Response: I believe the first step is reaching an accurate definition of "poverty." I do not believe the current definition used by the USDA is even close to accurate. One important step to allow some to regain dignity, is to provide jobs, public if necessary, so as to promote independence. I would not only support, but initiate legislation to do away with food stamps and other means of public support and create a debit card system which would be useable by recipients in all approved stores FOR FOOD AND ITEMS OF NECESSITY ONLY. Junk food, alcohol, cigarettes and the like could be "coded out" and the new debit card would not pay for such. Each month, the "recipient" would have his or her account credited with the new month allocations.

2. Federal nutrition programs include the School Lunch Program, School Breakfast Program, Summer Food Service Program, and the Food Stamp Program. The proposed federal budget for 2005 indicates very small increases in funding for these programs. In light of the increase in U.S. poverty would you support greater funding for these programs than called for in the proposed budget?
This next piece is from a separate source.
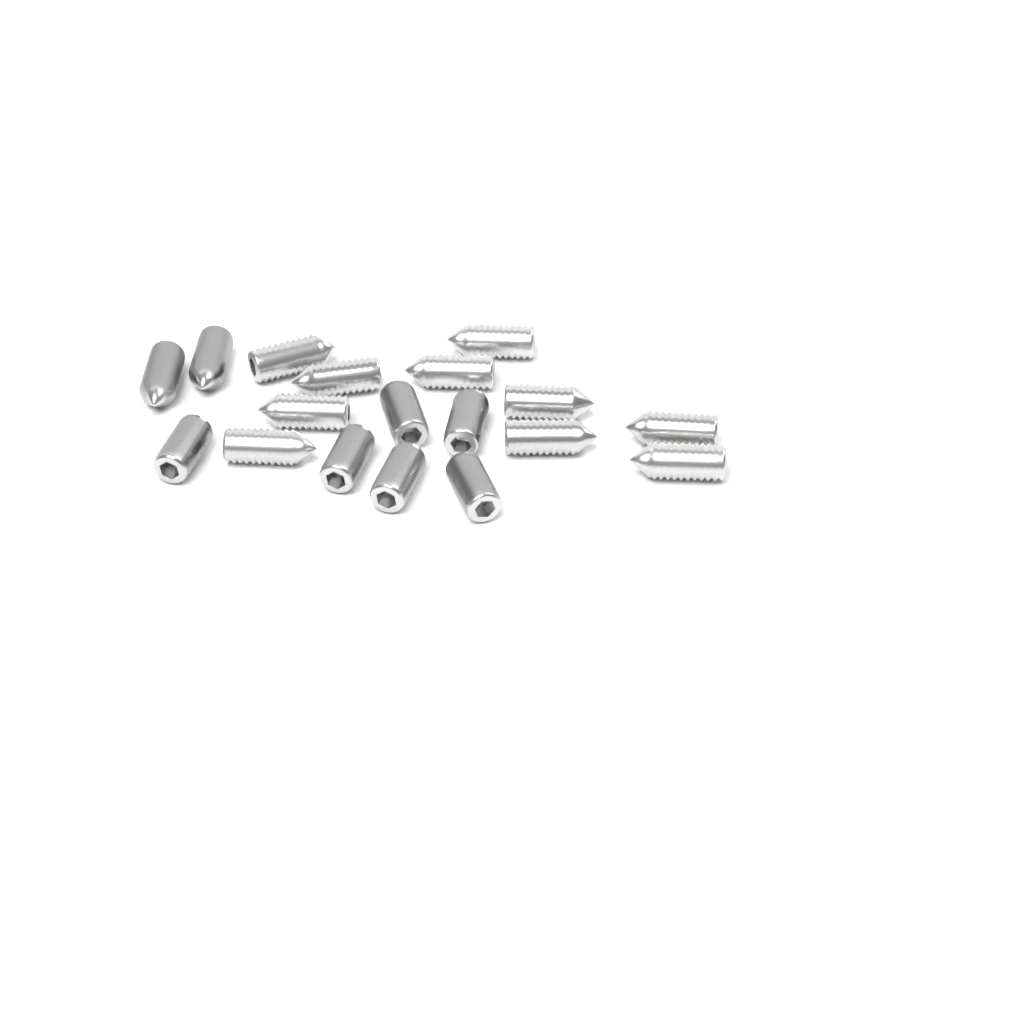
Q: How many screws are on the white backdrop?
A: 18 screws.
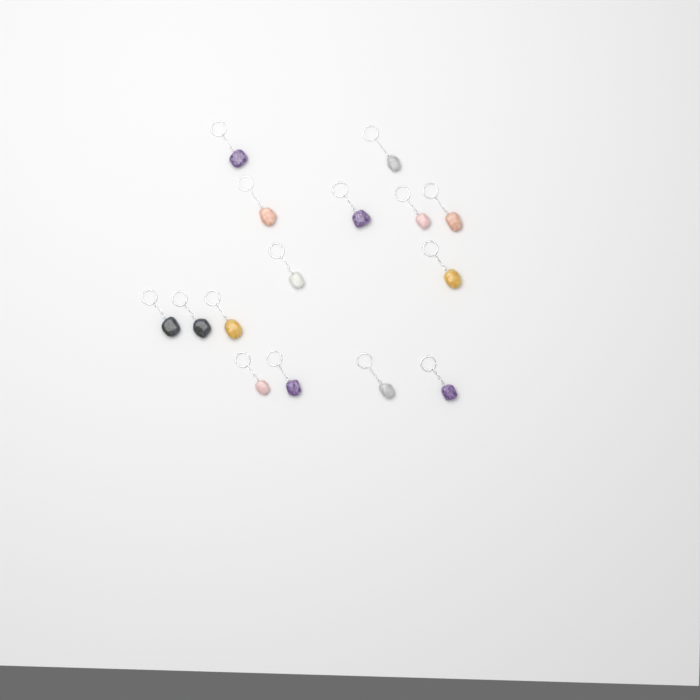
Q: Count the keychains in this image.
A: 15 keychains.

Response: If after careful study there actually does exist an increased need, I would support greater funding.

3. With the federal government running a big deficit there will most probably be pressure on Congress during the next two years to reduce discretionary spending. If elected to Congress, would you work to protect the programs that help hungry people and poor people from being cut?

Response: Frankly, I firmly believe a large numbers of the "hungry people" and "poor people" are a long way from being such. My own mother came from a household where her father did not support his family, the boys worked at a variety of jobs and my Mom took care of the younger siblings. AT NO TIME DID THEY EVER SEEK A HANDOUT FROM GOVERNMENT. I believe that kind of pride needs to be re-instilled in American families.

The United Nations has estimated that as many as 40 million children will be orphaned as a result of HIV/AIDS by the year 2010. In his State of the Union address of 2003 President Bush promised to spend a total of $15 billion between 2004 and 2008 for HIV/AIDS programs in Africa and the Caribbean. The President has also promised to increase development assistance to poor countries by $5 billion per year by 2006. This program, known as the Millennium Challenge Account (MCA), was established in the omnibus spending bill for 2004 that was passed and signed in January. A total of $2 billion was allocated for MCA and the HIV/AIDS program.

4. If elected will you support sufficient funding of the Emergency Plan for AIDS Relief to meet the goal of $15 billion by 2008?

Response: Not until I was fully briefed and informed and after real need was verified. While I am a compassionate person and believe we do have a responsibility to support the sick and hungry, the "outreach" should take place only after the needs of our country's own people are cared for.

5. Do you support the MCA program and if elected will you ensure that it is fully funded at $5 billion per year by 2006?

Response: Again, I will not support any program which I believe to be based upon phony or inflated figures or any that are purely "political pork" in nature. Label me as a compassionate conservative and most certainly not as a sucker for liberal bologna!